Taiming Lu, Tianmin Shu, Alan Yuille, Daniel Khashabi, Jieneng Chen

2024-11-19

Generative World Explorer

Summary

This paper presents the Generative World Explorer (Genex), a new framework that allows an AI agent to mentally explore and understand large 3D environments without needing to physically navigate them.

What's the problem?

In embodied AI, one major challenge is planning actions based on incomplete information about the environment. Most existing methods require agents to physically explore their surroundings to gather information and update their understanding of the world. This can be inefficient and time-consuming.

What's the solution?

Genex addresses this problem by enabling the agent to perform mental exploration of a 3D world, such as urban scenes, using imagined observations. Instead of relying solely on physical exploration, Genex generates hypothetical scenarios to update its beliefs about the environment. To train this system, the researchers created a synthetic dataset called Genex-DB, which helps the agent learn how to make informed decisions based on both real and imagined information.

Why it matters?

This research is significant because it mimics human cognitive abilities, allowing AI agents to make better decisions without always needing to explore physically.

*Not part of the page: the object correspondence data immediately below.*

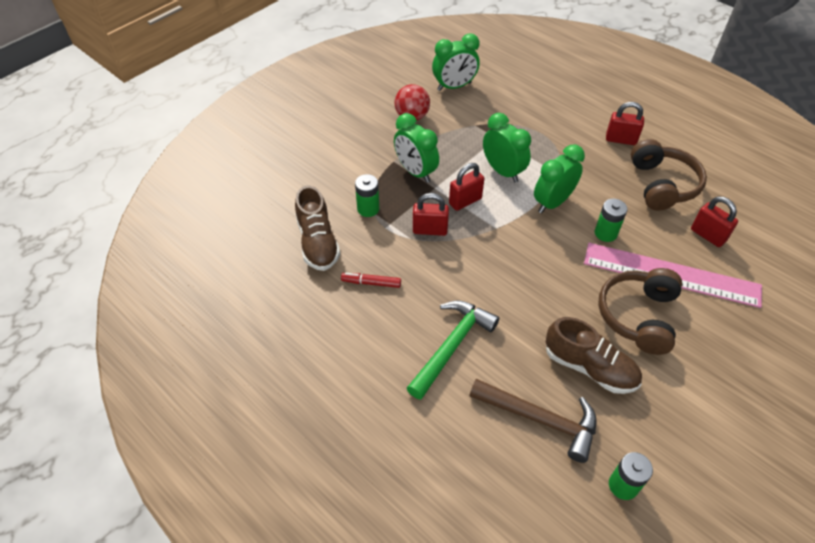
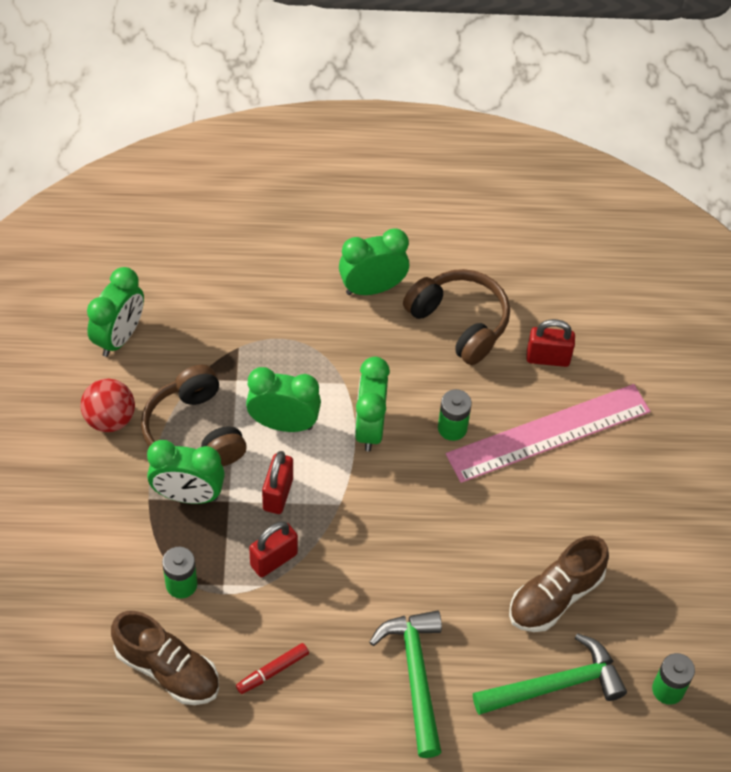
camera: 45 degrees left, 5 degrees up
brown hammer [469,379,597,463] -> green hammer [473,633,627,715]
brown shoe [546,317,642,394] -> brown shoe turned 150 degrees clockwise [509,536,609,632]
brown headphones [598,268,682,355] -> brown headphones moved to [141,365,247,466]
red padlock [606,102,644,145] -> green clock [339,228,409,295]

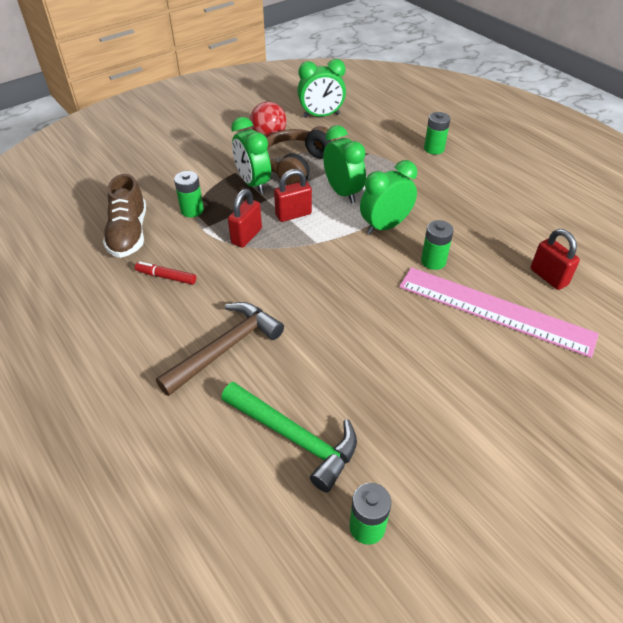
camera: 55 degrees right, 10 degrees down
red padlock [249,521,298,577] -> red padlock turned 75 degrees counterclockwise [228,189,262,248]
green clock [339,228,409,295] -> none
green hammer [369,610,442,758] -> brown hammer [156,302,284,396]
brown headphones [403,269,510,365] -> none
brown shoe [509,536,609,632] -> none
none -> green battery [424,112,450,155]

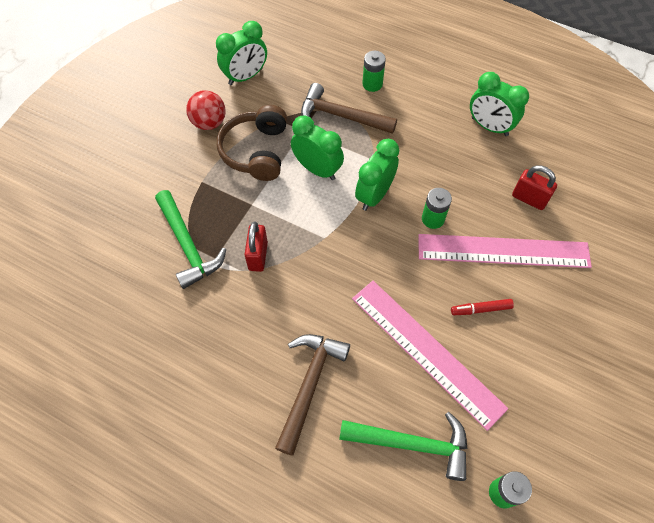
camera: 25 degrees left, 15 degrees up
brown shoe [103,174,146,258] -> none
red marker [135,261,196,285] -> red marker moved to [451,299,514,315]
green battery [174,171,204,217] -> green hammer [155,190,226,289]
green clock [231,117,271,194] -> green clock moved to [470,72,529,136]
red padlock [274,169,312,222] -> none
none -> brown hammer [301,83,397,134]
none -> pink ruler [352,281,508,431]

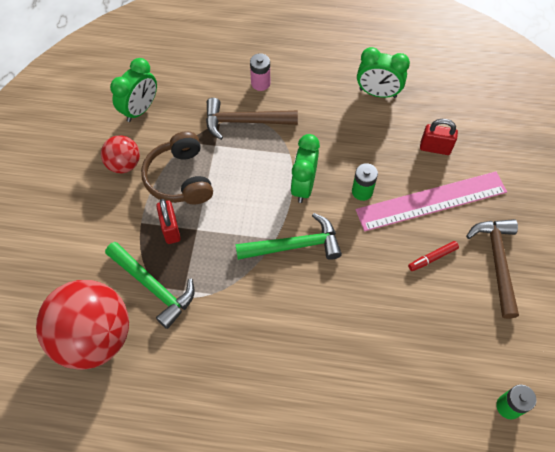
camera: 20 degrees left, 0 degrees up
red padlock [244,222,268,272] -> red padlock moved to [156,199,181,244]
brown hammer [275,334,350,455] -> brown hammer moved to [466,219,519,319]
green clock [291,115,344,180] -> none
green hammer [339,412,468,481] -> green hammer moved to [235,213,342,260]
pink ruler [352,281,508,431] -> none
green battery [362,51,386,92] -> pink battery [250,53,270,91]
none -> red ball [36,280,129,370]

By improving how AI understands and interacts with complex environments, Genex could enhance applications in robotics, virtual reality, and other fields where intelligent navigation and decision-making are crucial.

Abstract

Planning with partial observation is a central challenge in embodied AI. A majority of prior works have tackled this challenge by developing agents that physically explore their environment to update their beliefs about the world state.In contrast, humans can imagine unseen parts of the world through a mental exploration and revise their beliefs with imagined observations. Such updated beliefs can allow them to make more informed decisions, without necessitating the physical exploration of the world at all times. To achieve this human-like ability, we introduce the Generative World Explorer (Genex), an egocentric world exploration framework that allows an agent to mentally explore a large-scale 3D world (e.g., urban scenes) and acquire imagined observations to update its belief. This updated belief will then help the agent to make a more informed decision at the current step. To train Genex, we create a synthetic urban scene dataset, Genex-DB. Our experimental results demonstrate that (1) Genex can generate high-quality and consistent observations during long-horizon exploration of a large virtual physical world and (2) the beliefs updated with the generated observations can inform an existing decision-making model (e.g., an LLM agent) to make better plans.